Sanat mı, sanatçı mı? Peki ya siyaset?

Adam Lindemann’dan bir alıntıyla karşılaştığımda çok etkilendim. Bunu Ben de Yaparım! isimli çağdaş sanatı anlama -hatta biraz da alaya alma- kılavuzu adında bir kitapta geçiyordu: “Bizim derdimiz eserlerle; eser başka söze gerek kalmadan kendini yeterince ifade etmelidir. Obje, her şaheserin yaydığı o bağımsızlık havasına sahip olmalıdır. Sanatçının iyi ya da parlak biri olup olmadığının, işkence görüp görmediğinin bir önemi yoktur – kokteyl bittikten sonra sanatçıyla değil, onun sanatıyla bir arada yaşarsınız.”

Bu cümleler, sanatın özüne dair çok kritik bir noktaya işaret ediyor: Sanat, sanatçıdan bağımsız bir yaşam hakkına sahiptir. Zira, o eseri evinize taşıdığınızda, baş başa kalacağınız şey yalnızca sanatın kendisidir. Sanatçının karizması, dramları veya sosyal statüsü bir süre için etkileyici olabilir; ancak geriye kalan, eserle kurduğunuz bağ oluyor, tabii eğer bir sonraki sahibine ne fiyata satacağını düşünen piyasa koleksiyoneri ya da sadece parası olduğu için -vergiden düşmek için eser toplayan görgüsüzlerden değilseniz.

Nihayetinde bu bakış açısı, siyasete de doğrudan uygulanabilir. Politikada da, bir liderin kişiliği, karizması, hatta yaşadığı dramatik hikâyeler geçici bir etkileyebilir. Ancak gerçek sınav, seçimler bittiğinde geriye ne kaldığıyla ölçülür: Kurumlar, yasalar, toplumsal hafıza ve hayatımıza dokunan düzenlemeler. Bir politikacı, seçim dönemi boyunca medya kokteyllerinde göz kamaştırabilir; ama kokteyl bitip sandıklar kapandıktan sonra, onun mirasıyla, geriye bıraktığı sistemle yüzleşiriz.
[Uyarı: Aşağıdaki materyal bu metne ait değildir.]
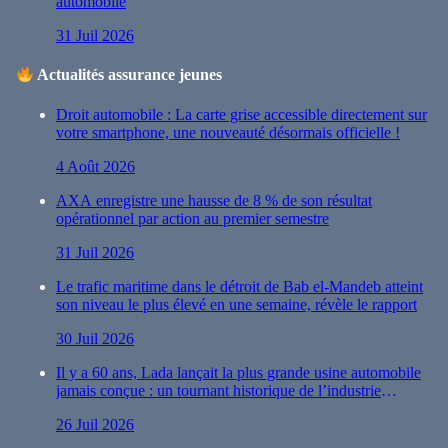
automobile
31 Juil 2026
Actualités assurance jeunes
Droit automobile : La carte grise accessible directement sur
votre smartphone, une nouveauté désormais officielle !
4 Août 2026
AXA enregistre une hausse de 8 % de son résultat
opérationnel par action au premier semestre
31 Juil 2026
Le trafic maritime dans le détroit de Bab el-Mandeb atteint
son niveau le plus élevé en une semaine, révèle le rapport
30 Juil 2026
Il y a 60 ans, Lada lançait la plus grande usine automobile
jamais conçue : un tournant historique de l’industrie
automobile
26 Juil 2026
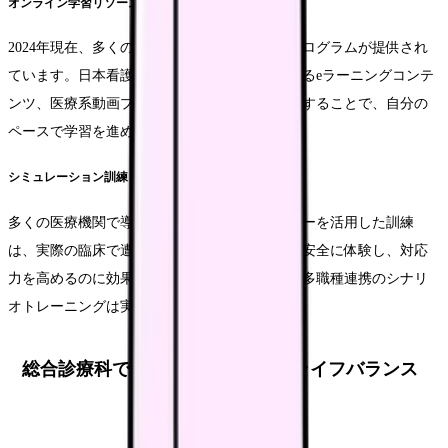
オンライン学習リソースの活用
2024年現在、多くの質の高いオンライン学習プログラムが提供され
ています。日本看護協会や各専門学会が提供するeラーニングコンテ
ンツ、医療系動画プラットフォームなどを活用することで、自分の
ペースで学習を進めることができます。
シミュレーション訓練
多くの医療機関で導入されているシミュレーターを活用した訓練
は、実際の臨床で遭遇する可能性のある状況を安全に体験し、対応
力を高めるのに効果的です。特に、急変対応や多職種連携のシナリ
オトレーニングは実践力向上に役立ちます。
総合診療科での勤務形態とワークライフバランス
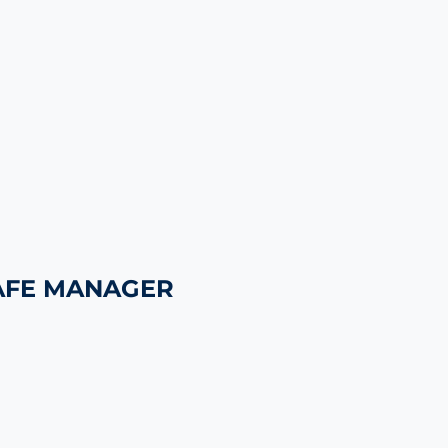
AFE MANAGER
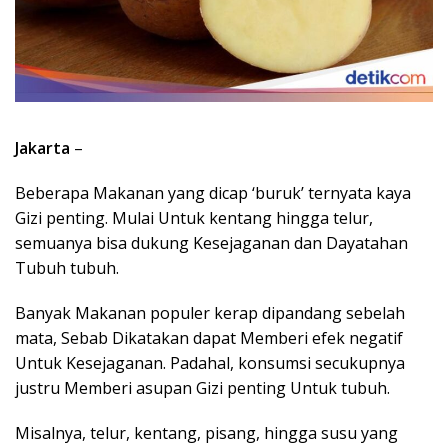
Jakarta
–
Beberapa Makanan yang dicap ‘buruk’ ternyata kaya
Gizi penting. Mulai Untuk kentang hingga telur,
semuanya bisa dukung Kesejaganan dan Dayatahan
Tubuh tubuh.
Banyak Makanan populer kerap dipandang sebelah
mata, Sebab Dikatakan dapat Memberi efek negatif
Untuk Kesejaganan. Padahal, konsumsi secukupnya
justru Memberi asupan Gizi penting Untuk tubuh.
Misalnya, telur, kentang, pisang, hingga susu yang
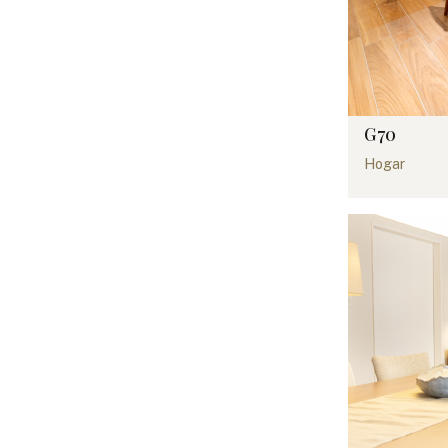
G70
Hogar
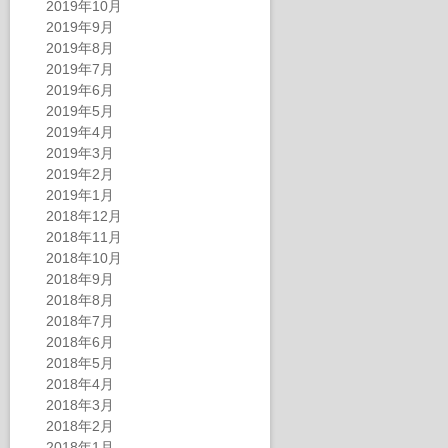
2019年10月
2019年9月
2019年8月
2019年7月
2019年6月
2019年5月
2019年4月
2019年3月
2019年2月
2019年1月
2018年12月
2018年11月
2018年10月
2018年9月
2018年8月
2018年7月
2018年6月
2018年5月
2018年4月
2018年3月
2018年2月
2018年1月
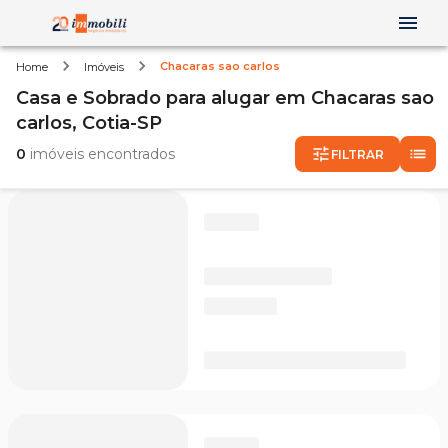
Chacaras sao carlos
Home
Imóveis
Casa e Sobrado
para alugar
em
Chacaras sao
carlos,
Cotia-SP
0
imóveis encontrados
FILTRAR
Bu açıdan, mesele kişilere takılmak değil, “eser” olarak geriye kalan düzenlemelere, kurumlara ve toplumsal etkilere bakabilmektir. Tıpkı bir sanat eserini değerlendirirken, sanatçının yaşam öyküsünü değil, eserin kendini ifade edişini ölçmek gibi, siyasette de etkili bir analiz, liderin değil, bıraktığı yapının kendisi üzerinden yapılabilir.

Sanat ve siyaset arasındaki bu paralellik bize şunu gösteriyor: Kokteyl bitince, yaşamda baş başa kalacağımız şey kişi değil, bıraktığı eserdir. Ve bu yüzden, hem sanat hem de siyaset alanında kritik soru şudur: Geriye gerçekten kalıcı bir eser bırakıyor muyuz?

Mesele kişilere takılmamak, eserleri görebilmek olduğunda lidere tapınma, takım tutarcasına parti tutma eylemleri de son buluyor. Sanat da siyaset de, geriye bıraktıklarıyla değerlendirildiğinde olması gereken yere varıyor.